By about 1500, the suffix had been dropped in just about all cases.

The few exceptions were mostly verbs of colouring (to whiten, to blacken, to redden), and the verb (a)waken. And a few others as in the lists above.

The -en in these verbs stopped being an infinitive suffix and was absorbed into the stem.
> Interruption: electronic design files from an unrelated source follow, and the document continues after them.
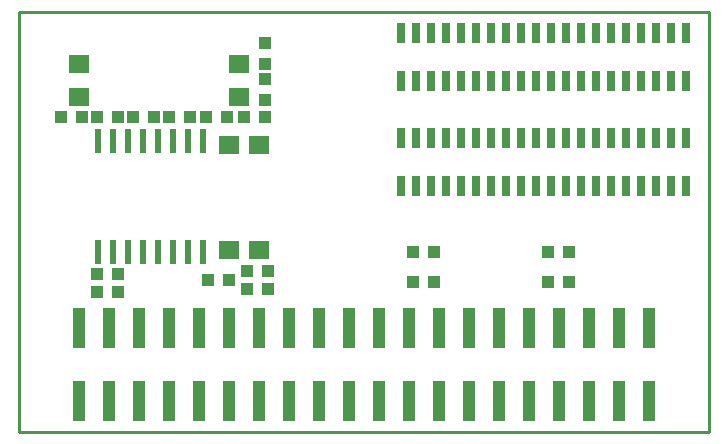
<source format=gbr>
G04 #@! TF.FileFunction,Paste,Top*
%FSLAX46Y46*%
G04 Gerber Fmt 4.6, Leading zero omitted, Abs format (unit mm)*
G04 Created by KiCad (PCBNEW 4.1.0-alpha+201607160317+6981~46~ubuntu14.04.1-product) date Mon Jul 18 13:23:00 2016*
%MOMM*%
%LPD*%
G01*
G04 APERTURE LIST*
%ADD10C,0.100000*%
%ADD11C,0.254000*%
%ADD12R,1.016000X1.016000*%
%ADD13R,0.700000X1.800000*%
%ADD14R,1.778000X1.524000*%
%ADD15R,1.030000X1.060000*%
%ADD16R,0.600000X2.000000*%
%ADD17R,1.000000X3.450000*%
G04 APERTURE END LIST*
D10*
D11*
X127000000Y-91440000D02*
X127000000Y-127000000D01*
X185420000Y-91440000D02*
X127000000Y-91440000D01*
X185420000Y-127000000D02*
X185420000Y-91440000D01*
X127000000Y-127000000D02*
X185420000Y-127000000D01*
D12*
X144780000Y-114173000D03*
X143002000Y-114173000D03*
X142875000Y-100330000D03*
X144653000Y-100330000D03*
X141478000Y-100330000D03*
X139700000Y-100330000D03*
D13*
X159385000Y-102108000D03*
X159385000Y-106172000D03*
X160655000Y-102108000D03*
X160655000Y-106172000D03*
X161925000Y-102108000D03*
X161925000Y-106172000D03*
X163195000Y-102108000D03*
X163195000Y-106172000D03*
X164465000Y-102108000D03*
X164465000Y-106172000D03*
X165735000Y-102108000D03*
X165735000Y-106172000D03*
X167005000Y-102108000D03*
X167005000Y-106172000D03*
X168275000Y-102108000D03*
X168275000Y-106172000D03*
X169545000Y-102108000D03*
X169545000Y-106172000D03*
X170815000Y-102108000D03*
X170815000Y-106172000D03*
X183515000Y-106172000D03*
X183515000Y-102108000D03*
X182245000Y-106172000D03*
X182245000Y-102108000D03*
X180975000Y-106172000D03*
X180975000Y-102108000D03*
X179705000Y-106172000D03*
X179705000Y-102108000D03*
X178435000Y-106172000D03*
X178435000Y-102108000D03*
X177165000Y-106172000D03*
X177165000Y-102108000D03*
X175895000Y-106172000D03*
X175895000Y-102108000D03*
X174625000Y-106172000D03*
X174625000Y-102108000D03*
X173355000Y-106172000D03*
X173355000Y-102108000D03*
X172085000Y-106172000D03*
X172085000Y-102108000D03*
X159385000Y-97282000D03*
X159385000Y-93218000D03*
X160655000Y-97282000D03*
X160655000Y-93218000D03*
X161925000Y-97282000D03*
X161925000Y-93218000D03*
X163195000Y-97282000D03*
X163195000Y-93218000D03*
X164465000Y-97282000D03*
X164465000Y-93218000D03*
X165735000Y-97282000D03*
X165735000Y-93218000D03*
X167005000Y-97282000D03*
X167005000Y-93218000D03*
X168275000Y-97282000D03*
X168275000Y-93218000D03*
X169545000Y-97282000D03*
X169545000Y-93218000D03*
X170815000Y-97282000D03*
X170815000Y-93218000D03*
X183515000Y-93218000D03*
X183515000Y-97282000D03*
X182245000Y-93218000D03*
X182245000Y-97282000D03*
X180975000Y-93218000D03*
X180975000Y-97282000D03*
X179705000Y-93218000D03*
X179705000Y-97282000D03*
X178435000Y-93218000D03*
X178435000Y-97282000D03*
X177165000Y-93218000D03*
X177165000Y-97282000D03*
X175895000Y-93218000D03*
X175895000Y-97282000D03*
X174625000Y-93218000D03*
X174625000Y-97282000D03*
X173355000Y-93218000D03*
X173355000Y-97282000D03*
X172085000Y-93218000D03*
X172085000Y-97282000D03*
D12*
X147828000Y-100330000D03*
X146050000Y-100330000D03*
X160401000Y-114300000D03*
X162179000Y-114300000D03*
X171831000Y-114300000D03*
X173609000Y-114300000D03*
X147828000Y-95885000D03*
X147828000Y-94107000D03*
X136652000Y-100330000D03*
X138430000Y-100330000D03*
X147828000Y-97155000D03*
X147828000Y-98933000D03*
X135382000Y-100330000D03*
X133604000Y-100330000D03*
X130556000Y-100330000D03*
X132334000Y-100330000D03*
X146304000Y-113411000D03*
X148082000Y-113411000D03*
X146304000Y-114935000D03*
X148082000Y-114935000D03*
X135382000Y-115189000D03*
X133604000Y-115189000D03*
X135382000Y-113665000D03*
X133604000Y-113665000D03*
D14*
X145669000Y-95885000D03*
X145669000Y-98679000D03*
X132080000Y-98679000D03*
X132080000Y-95885000D03*
X144780000Y-102743000D03*
X147320000Y-102743000D03*
X147320000Y-111633000D03*
X144780000Y-111633000D03*
D15*
X162179000Y-111760000D03*
X160401000Y-111760000D03*
X173609000Y-111760000D03*
X171831000Y-111760000D03*
D16*
X133731000Y-111761000D03*
X135001000Y-111761000D03*
X136271000Y-111761000D03*
X137541000Y-111761000D03*
X138811000Y-111761000D03*
X140081000Y-111761000D03*
X141351000Y-111761000D03*
X142621000Y-111761000D03*
X142621000Y-102361000D03*
X141351000Y-102361000D03*
X140081000Y-102361000D03*
X138811000Y-102361000D03*
X137541000Y-102361000D03*
X136271000Y-102361000D03*
X135001000Y-102361000D03*
X133731000Y-102361000D03*
D17*
X132080000Y-124410000D03*
X132080000Y-118160000D03*
X134620000Y-124410000D03*
X134620000Y-118160000D03*
X137160000Y-124410000D03*
X137160000Y-118160000D03*
X139700000Y-124410000D03*
X139700000Y-118160000D03*
X142240000Y-124410000D03*
X142240000Y-118160000D03*
X144780000Y-124410000D03*
X144780000Y-118160000D03*
X147320000Y-124410000D03*
X147320000Y-118160000D03*
X149860000Y-124410000D03*
X149860000Y-118160000D03*
X152400000Y-124410000D03*
X152400000Y-118160000D03*
X154940000Y-124410000D03*
X154940000Y-118160000D03*
X157480000Y-124410000D03*
X157480000Y-118160000D03*
X160020000Y-124410000D03*
X160020000Y-118160000D03*
X162560000Y-124410000D03*
X162560000Y-118160000D03*
X165100000Y-124410000D03*
X165100000Y-118160000D03*
X167640000Y-124410000D03*
X167640000Y-118160000D03*
X170180000Y-124410000D03*
X170180000Y-118160000D03*
X172720000Y-124410000D03*
X172720000Y-118160000D03*
X175260000Y-124410000D03*
X175260000Y-118160000D03*
X177800000Y-124410000D03*
X177800000Y-118160000D03*
X180340000Y-124410000D03*
X180340000Y-118160000D03*
M02*

</source>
Thus I whiten, I have whitened, not "*I white", "*I have whited". The original form of the past participle does survive in the biblical phrase "a whited sepulchre", but it is an obvious archaism.

The exception is "waken". Here the Middle English forms were something like"to waken", "I wake", "I woke", "I have awaken" (actually "ywaken", I suppose, pronounced almost like "awoken".)

But in this verb all the permutations with a- and -en have survived:

To wake, waken, awake, awaken.
I wake, awake.
I woke, awoke, wakened, awakened.
I have woken, awoken, wakened, awakened.

PS. I will leave the entry as I wrote it originally, but I was wrong regarding the past participle and the etymology of awake. The prefix a- is "on" really, not the vanyshed y-/ge- of the pasts participle. And here are links for etymologies of awake, awaken (near the bottom of the page) and wake, waken (also near bottom). It's rather more complex than I wrote, but it seems the confusion between to (a)waken and to (a)wake happened in part exactly because the -en suffix had marked the infinitive, as I wrote, and dropped out during the 15th century.